With the widespread use of Web based applications and the Internet in general, concerns have been raised with the availability of servers in view of malicious attacks from client devices requesting access to servers. Such attacks may include brute force attempts to access the server or so-called denial of service attacks. A denial-of-service attack (DoS attack) and distributed denial-of-service attack (DDoS attack) are attempts to make a computer server unavailable to its intended users. A denial of service attack is generally a concerted, malevolent effort to prevent an Internet site or service from functioning.
DoS and DDoS attacks typically target sites or services hosted on high-profile Web servers such as banks, credit card payment gateways and root servers. One common method of attack involves saturating the target machine with external communication connection requests such that it cannot respond to legitimate traffic, or responds so slowly as to be rendered effectively unavailable. In general terms, DoS attacks are implemented by forcing the targeted server computer to reset or consume its resources to the point of interrupting communications between the intended users and servers.

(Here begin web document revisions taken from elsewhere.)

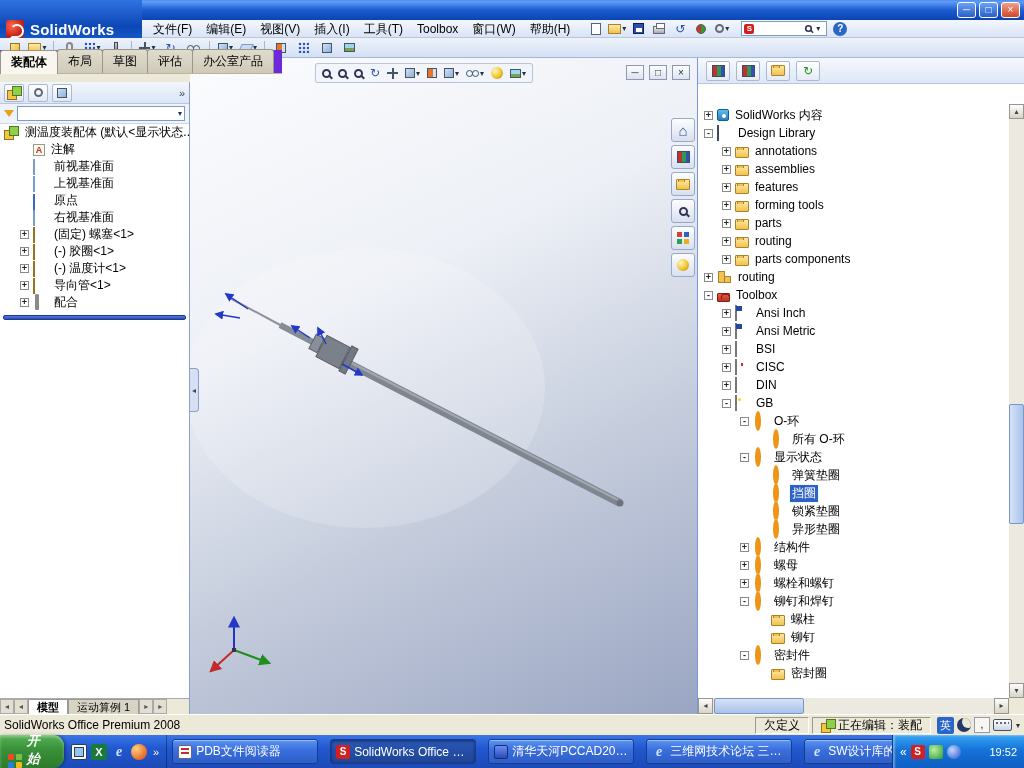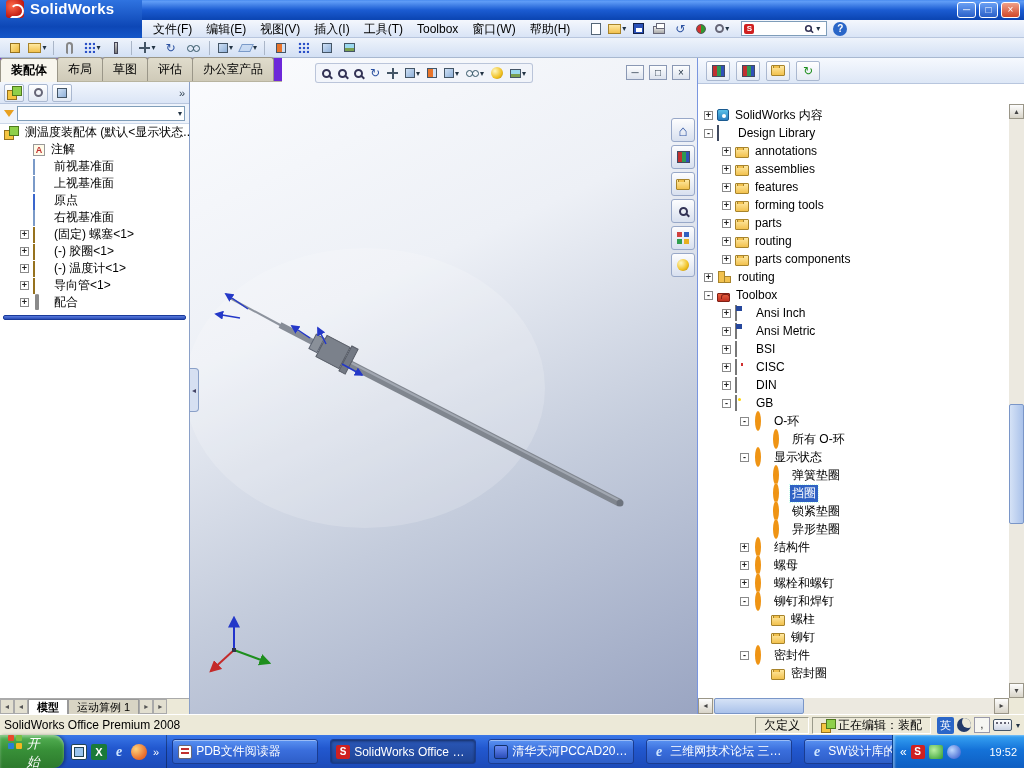--- a/index.html
+++ b/index.html
@@ -2,21 +2,21 @@
 <html><head>
 <meta charset="utf-8">
 <style>
 *{margin:0;padding:0;box-sizing:border-box}
 html,body{width:1024px;height:768px;overflow:hidden}
 body{font-family:"Liberation Sans","DejaVu Sans",sans-serif;font-size:12px;background:#ece9d8;position:relative;color:#000}
 #app{position:absolute;inset:0;width:1024px;height:768px;overflow:hidden}
 
 
 #titlebar{position:absolute;left:0;top:0;right:0;height:20px;background:linear-gradient(180deg,#4a8cf0 0%,#5f9cf6 8%,#1b5cd2 50%,#0c46b4 95%);display:flex;align-items:center;justify-content:flex-end;padding-right:4px;gap:3px}
-#branding{position:absolute;left:0;top:0;width:142px;height:38px;background:linear-gradient(180deg,#2f73e0,#0d47b6 70%,#1456c8);display:flex;align-items:flex-start;gap:6px;padding-left:6px;z-index:5}
+#branding{position:absolute;left:0;top:0;width:142px;height:38px;background:linear-gradient(180deg,#2f73e0,#0d47b6 70%,#1456c8);display:flex;align-items:flex-end;gap:6px;padding-left:6px;z-index:5}
 .swlogo{width:18px;height:18px;background:radial-gradient(circle at 6px 6px,#ff6a4a,#c01810 70%);border-radius:3px;position:relative}
 .swlogo::before{content:"";position:absolute;left:4px;top:4px;width:10px;height:10px;border:2px solid #fff;border-radius:50% 50% 50% 0;border-left-color:transparent}
 .brandtxt{color:#fff;font-weight:bold;font-size:15px;letter-spacing:.2px}
 .wbtn{width:19px;height:16px;border:1px solid #fff;border-radius:3px;background:linear-gradient(#6aa0f4,#2a60c8);color:#fff;font-size:10px;line-height:14px;text-align:center}
 .wbtn.close{background:linear-gradient(#f0a088,#d04828)}
 
 
 #menubar{position:absolute;left:0;top:20px;right:0;height:18px;background:linear-gradient(#f4f7fd,#d9e4f6);display:flex;align-items:center;padding-left:146px;border-bottom:1px solid #b8c6de}
 .menu{padding:0 7px;height:18px;line-height:18px;white-space:nowrap}
 .mtools{display:flex;align-items:center;gap:3px;margin-left:10px}
@@ -52,21 +52,21 @@
 .s-gl::after{content:"";position:absolute;right:0;top:0;width:5px;height:5px;border:1px solid #356;border-radius:50%}
 .s-plane{width:12px;height:8px;border:1px solid #7a9ac8;background:rgba(170,200,235,.45);transform:skewX(-25deg)}
 .s-half{width:10px;height:10px;border:1px solid #456;background:linear-gradient(90deg,#e8742a 0 5px,#cfe0f5 5px)}
 .s-ball{width:12px;height:12px;border-radius:50%;background:radial-gradient(circle at 4px 4px,#fff7c0,#f0c020 60%,#a07810)}
 .s-scene{width:11px;height:9px;border:1px solid #456;background:linear-gradient(#9ad8ee 0 4px,#7aa050 4px)}
 .s-mag{width:9px;height:9px;border:2px solid #335;border-radius:50%;position:relative}
 .s-mag::after{content:"";position:absolute;width:5px;height:2px;background:#335;transform:rotate(45deg);right:-4px;bottom:-2px}
 .s-bolt{width:4px;height:12px;background:linear-gradient(#ccc,#777);border:1px solid #445}
 
 
-#tabstrip{position:absolute;left:0;top:58px;width:282px;height:24px;background:#6d28d9;border-bottom:1px solid #b8b4a0;display:flex;align-items:flex-end;z-index:4}
+#tabstrip{position:absolute;left:0;top:50px;width:282px;height:24px;background:#6d28d9;border-bottom:1px solid #b8b4a0;display:flex;align-items:flex-end;z-index:4}
 .ctab{padding:3px 10px;border:1px solid #9a9688;border-bottom:0;border-radius:3px 3px 0 0;background:linear-gradient(#e0dccc,#cfcaB8);margin-right:-1px;white-space:nowrap}
 .ctab.act{background:#f8f6ee;font-weight:bold;position:relative;top:1px}
 
 
 #viewport{position:absolute;left:190px;top:58px;width:507px;height:656px;background:linear-gradient(155deg,#fbfcfe 0%,#edf0f6 35%,#c4ccdc 65%,#9aa5c2 100%);overflow:hidden}
 #vtb{position:absolute;left:125px;top:5px;height:20px;display:flex;align-items:center;gap:1px;background:rgba(238,242,250,.55);border:1px solid rgba(150,165,195,.6);border-radius:3px;padding:0 3px}
 .vb{height:18px;display:flex;align-items:center;justify-content:center;padding:0 3px}
 #dwb{position:absolute;right:7px;top:7px;display:flex;gap:5px}
 .dwbtn{width:18px;height:15px;border:1px solid #8a98b4;background:linear-gradient(#fcfdfe,#dde3ee);font-size:10px;line-height:13px;text-align:center;color:#234}
 #splitter{position:absolute;left:0;top:310px;width:9px;height:44px;background:#d6e0f2;border:1px solid #8aa0c8;border-left:0;border-radius:0 4px 4px 0;display:flex;align-items:center;justify-content:center;font-size:8px;color:#446}
@@ -149,21 +149,21 @@
 .ime{display:flex;align-items:center;gap:3px;margin-left:6px}
 .lang{width:17px;height:17px;background:#2a66c8;color:#fff;text-align:center;font-size:11px;line-height:17px;border-radius:2px}
 .moon{width:14px;height:14px;border-radius:50%;background:#223a6a;position:relative;overflow:hidden}
 .moon::before{content:"";position:absolute;left:5px;top:-2px;width:12px;height:12px;border-radius:50%;background:#ece9d8}
 .punct{width:16px;height:16px;border:1px solid #99a;background:#f6f6f2;text-align:center;line-height:14px;font-size:10px}
 .kb{width:19px;height:12px;border:1px solid #456;background:linear-gradient(#fff,#ccd4e4);border-radius:2px;position:relative}
 .kb::before{content:"";position:absolute;left:2px;top:2px;right:2px;height:2px;background:repeating-linear-gradient(90deg,#667 0 2px,transparent 2px 4px)}
 
 
 #taskbar{position:absolute;left:0;top:735px;right:0;height:33px;background:linear-gradient(#3a77e8,#2258cf 40%,#1c4ab8);display:flex;align-items:center}
-#startbtn{width:64px;height:33px;background:linear-gradient(#55b255,#389038 45%,#2d7a2d);border-radius:0 11px 11px 0;display:flex;align-items:flex-start;gap:5px;padding:0 12px 0 8px;color:#fff;font-weight:normal;font-style:italic;font-size:13px;box-shadow:inset 0 2px 3px rgba(255,255,255,.35),2px 0 3px rgba(0,0,0,.3)}
+#startbtn{width:64px;height:33px;background:linear-gradient(#55b255,#389038 45%,#2d7a2d);border-radius:0 11px 11px 0;display:flex;align-items:flex-end;gap:5px;padding:0 12px 0 8px;color:#fff;font-weight:bold;font-style:italic;font-size:13px;box-shadow:inset 0 2px 3px rgba(255,255,255,.35),2px 0 3px rgba(0,0,0,.3)}
 .wlogo{position:relative;width:14px;height:14px}
 .wlogo::before{content:"";position:absolute;left:0;top:0;width:6px;height:6px;background:#e84a2a;box-shadow:8px 0 #7ac143,0 8px #2a7fd4,8px 8px #f6b820;border-radius:1px}
 #ql{display:flex;align-items:center;gap:4px;padding:0 7px;border-right:1px solid rgba(0,0,0,.35);height:33px}
 .qi{width:16px;height:16px;border-radius:2px;position:relative}
 .q-desk{background:#fff;border:1px solid #245}
 .q-desk::before{content:"";position:absolute;left:2px;top:2px;width:8px;height:8px;background:#9ac4ee;border:1px solid #245}
 .q-x{background:#1a7a3a;color:#fff;font:bold 11px/16px "Liberation Sans",sans-serif;text-align:center}
 .q-ie{color:#cfe6ff;font:bold italic 14px/16px "Liberation Serif",serif;text-align:center}
 .q-mp{background:radial-gradient(circle at 5px 5px,#ffd27a,#e86a2a 70%);border-radius:50%}
 .qmore{color:#fff;font-size:11px;margin-left:2px}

Denial of service attacks and brute force attacks depend on client devices mimicking legitimate requests to tie up server resources. In order to prevent such attacks, network firewalls may be used to intercept traffic to a networked server and attempt to filter out malicious packets. Unfortunately, many current firewalls typically cannot distinguish between legitimate requests that are originated by legitimate users and transactions that are originated by attackers.